So your MPG is 22 by doing that. My MPG is 55.



UberMeansSuper said:


> I drove a 2017 Jeep Grand Cherokee for a few days while my car was in the shop and it had that auto engine stop but was otherwise a pretty plain car (didn't even have navigation or the large Uconnect screen). I really liked it. Pretty nifty feature.


Jeep is famous for the worst MPG.


----------



## MadTownUberD (Mar 11, 2017)

Airport queue and waiting for a ping at a gas station / other honey hole: yes. Waiting for the 5 minute timer to expire while facing towards my exit route: no. If someone is stumbling drunk or belligerent I want to be able to high tail it out FAST.


----------



## 1.5xorbust (Nov 22, 2017)

I’ll pass. It’s not an issue with a Prius.


----------



## Fauxknight (Aug 12, 2014)

Jayjay9317 said:


> Man, You worry too much. Do you stop a watch to save battery?.


Did you miss where I mentioned my battery actually started to go bad? My traction battery started to error out at 140k miles, which is less than half of how long it should have lasted. I can directly attribute that to the countless hours I spent with the vehicle on while I was waiting for rides, particularly when I had the AC on. OEM getting it replaced I was quoted $3,300. You can bet your ass I'll be more careful with the next hybrid I get.

## WRITTEN INSTRUCTION
According to the forum thread, how much was the poster quoted to have the failing traction battery replaced by the OEM?

## MATERIAL SUPPLIED
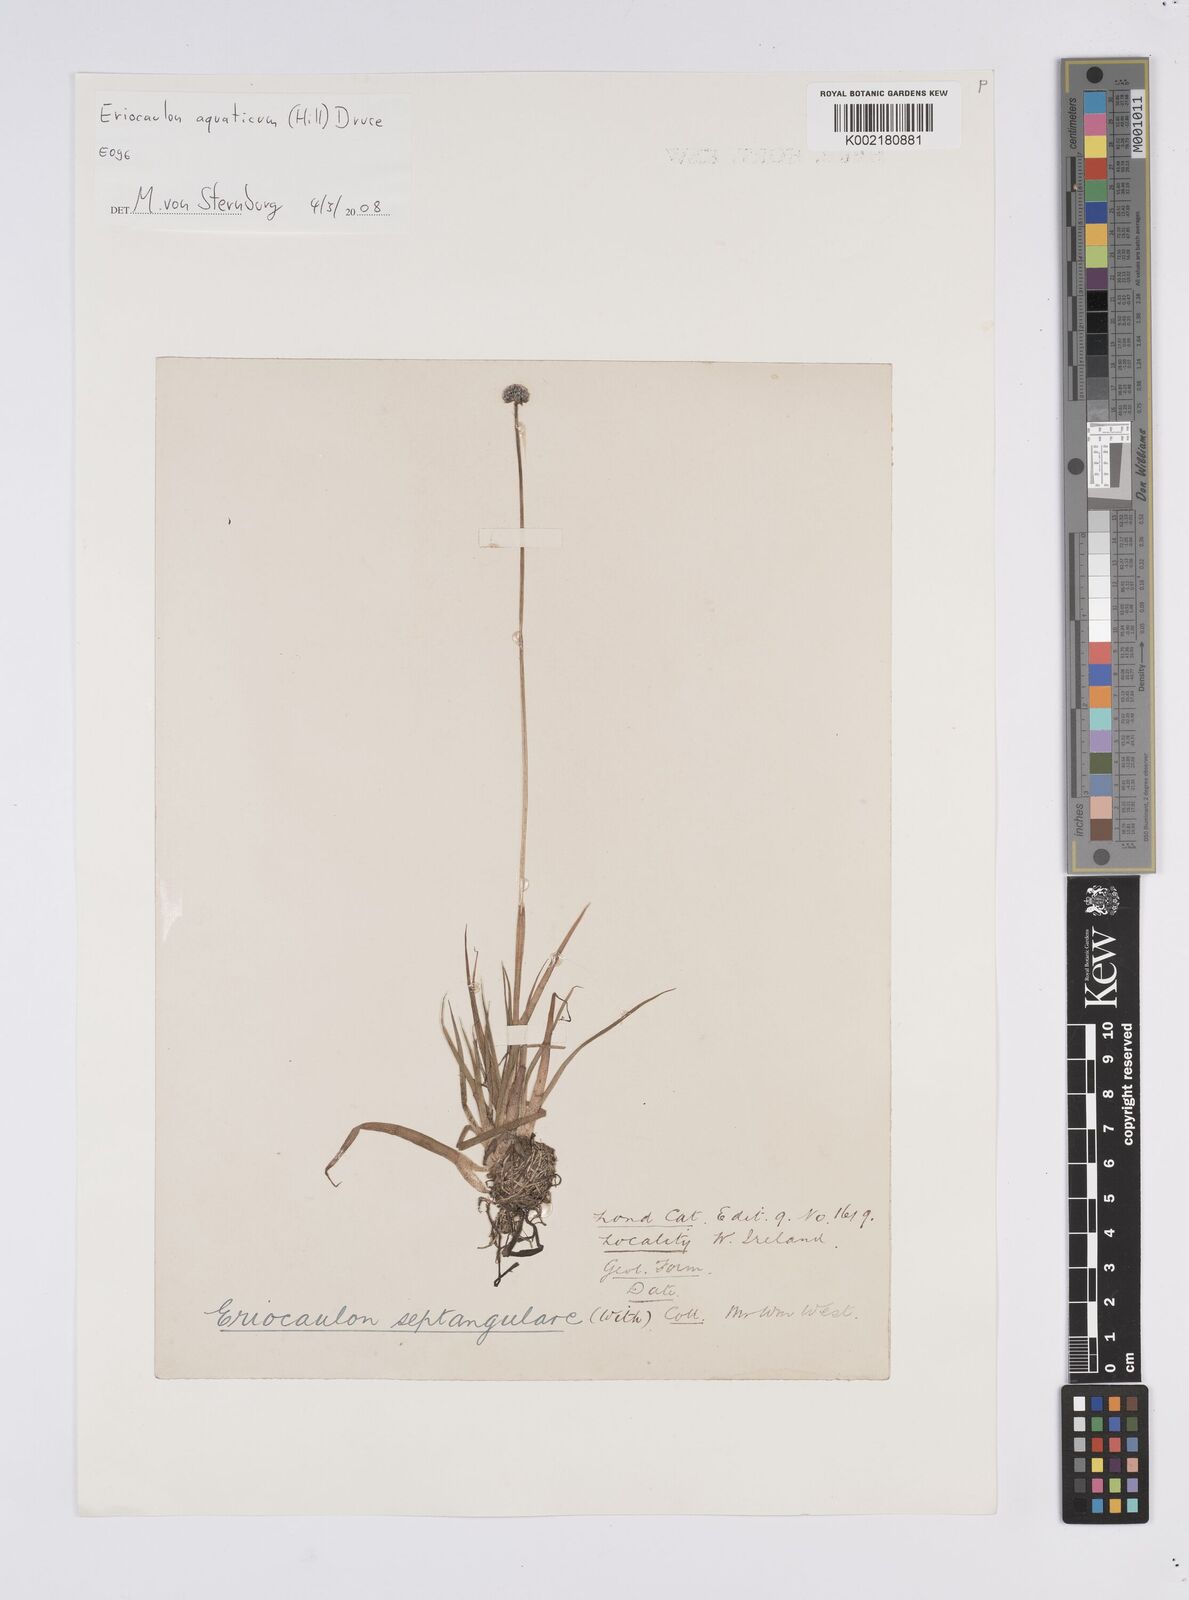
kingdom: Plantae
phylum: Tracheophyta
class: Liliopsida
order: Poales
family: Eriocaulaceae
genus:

## TASK ANSWER
$3,300